Deceptively hidden under layers of gorgeous surfaces, Paul Thomas Anderson’s borderline-sick romance waltzes towards a riveting tale of obsession.
Phantom Thread, the writer-director’s ultra-fascinating bad romance (powered by an uncommonly sophisticated script by Anderson himself), gives us a real hero – or at least one who’s earned his perch.Reynolds Woodcock (Daniel Day-Lewis, greying, fastidious, never unpersuasive) rules his private corner of London’s 1950s haute fashion world. A dresser of wasp-waisted princesses, he pursues his craft in total concentration and near-complete silence. “There’s entirely too much movement at breakfast!” Woodcock shouts with terrifying severity, an Anderson hallmark.

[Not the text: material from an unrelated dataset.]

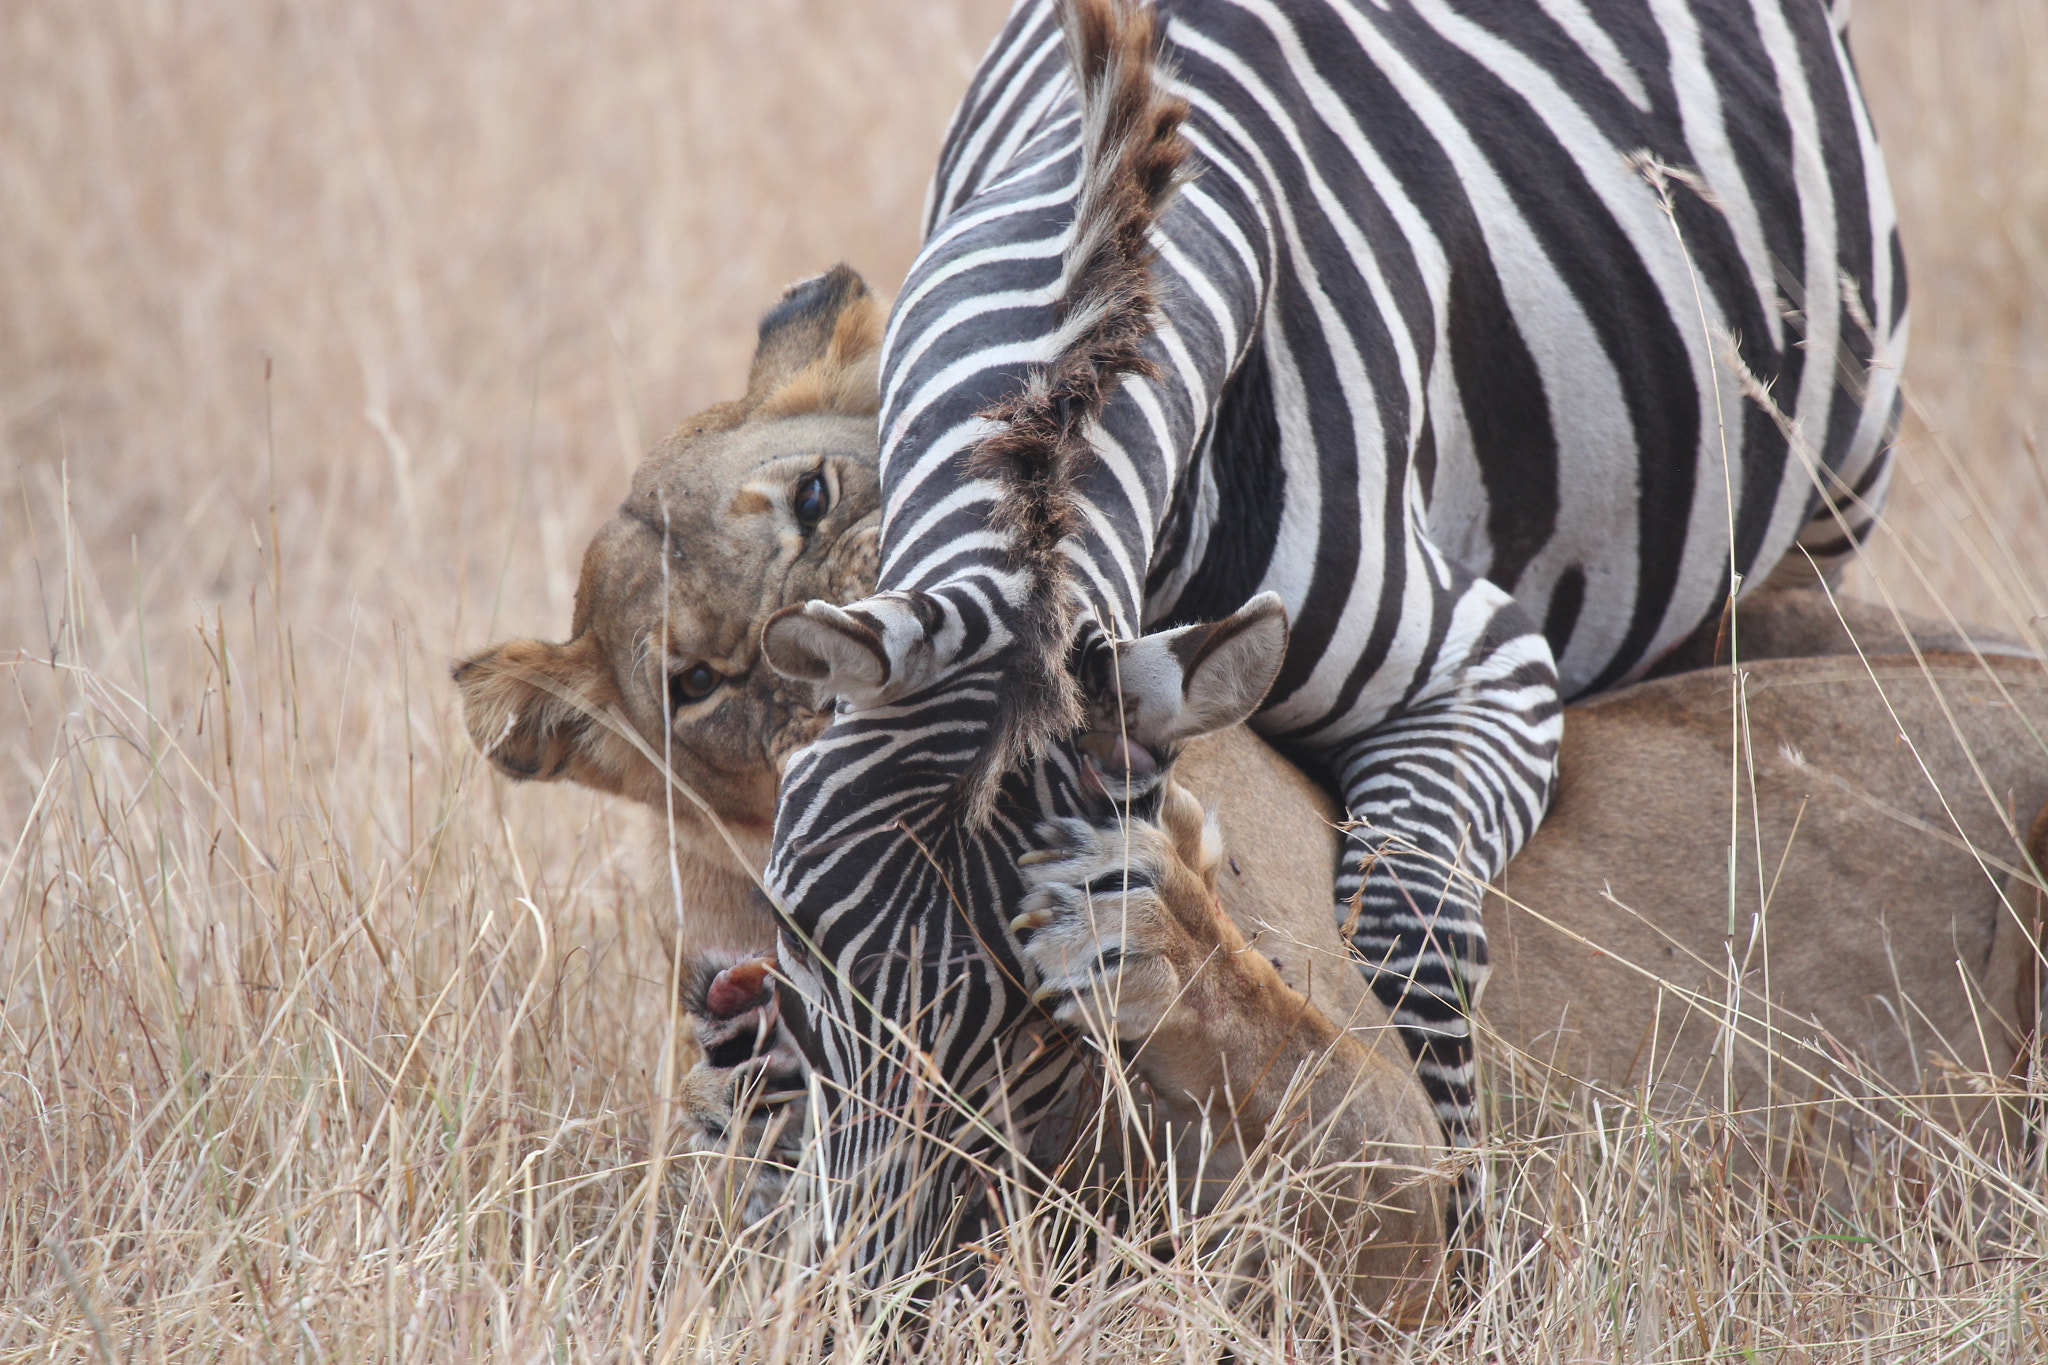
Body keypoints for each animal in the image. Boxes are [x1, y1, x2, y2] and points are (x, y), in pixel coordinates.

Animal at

When his character woos a lowly waitress, Alma (Vicky Krieps, purposefully blank), onto his tailoring pedestal to be his new object of desire, you cringe on her behalf.
What an absolute joy it is, then, to watch Alma slowly turn the tables on this insufferable creep. Phantom Thread hides this development until it can no longer; its build-up is consumed with the thrill of driving fast in a sports car, the elegance of the clothes and the ritualisation of Woodcock turning bodies into consumable things. It’s almost a little too square and prestigey for the maker of Inherent Vice, but then Jonny Greenwood’s delicate piano score goes cello-heavy and the mood darkens into neediness – and worse.
Anderson’s swing of the power pendulum represents his most fun piece of direction to date. It’s sultry, silly and undeniably wonderful.
THE BOTTOM LINE
A pure slice of cinematic perfection.